▶ What the task asks:
Take the lines in the listing below from the line with "Figure 10. XRD" up to and including the line with "Table A4. Free" and set them down exactly, skipping pictures and adding nothing.

▶ Records shown:
◆ ◆ ◆ ◆ ◆
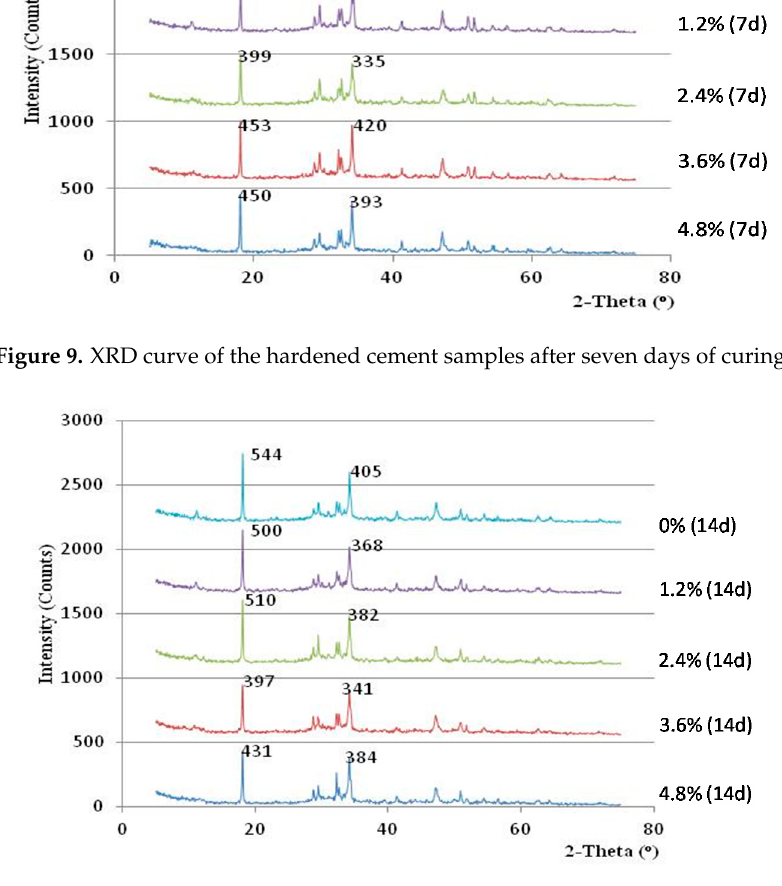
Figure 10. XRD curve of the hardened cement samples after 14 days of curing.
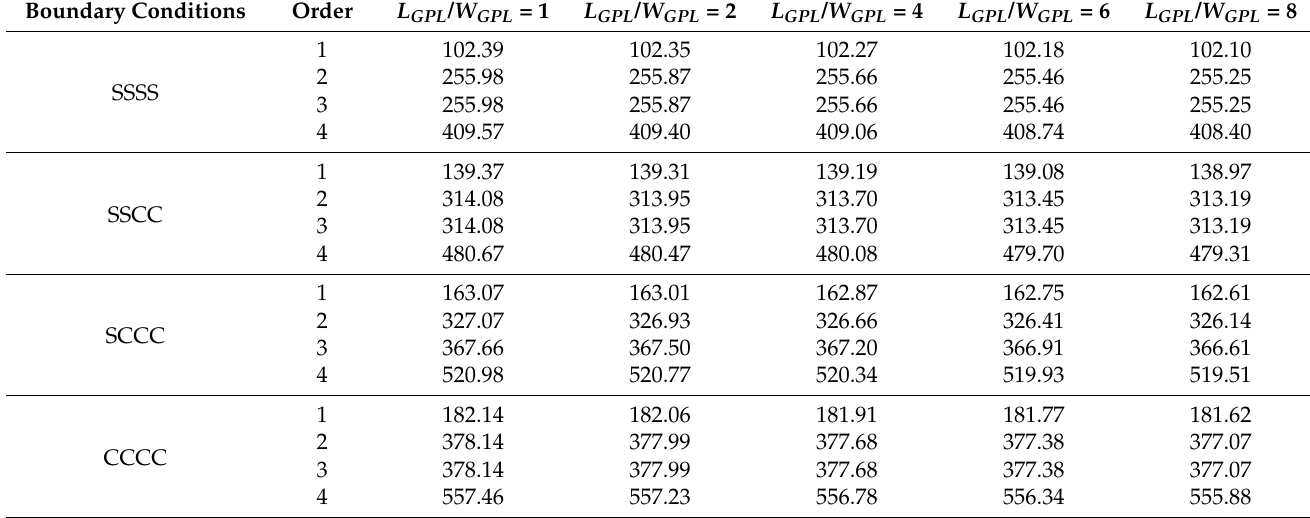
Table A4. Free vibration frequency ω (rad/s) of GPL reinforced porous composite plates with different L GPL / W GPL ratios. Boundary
◆ ◆ ◆ ◆ ◆
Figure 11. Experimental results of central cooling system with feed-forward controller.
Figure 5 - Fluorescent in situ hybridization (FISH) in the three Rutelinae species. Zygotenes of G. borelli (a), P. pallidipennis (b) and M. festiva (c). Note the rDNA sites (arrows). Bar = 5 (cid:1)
◆ ◆ ◆ ◆ ◆
▶ Task solution:
Figure 10. XRD curve of the hardened cement samples after 14 days of curing.
Table A4. Free vibration frequency ω (rad/s) of GPL reinforced porous composite plates with different L GPL / W GPL ratios. Boundary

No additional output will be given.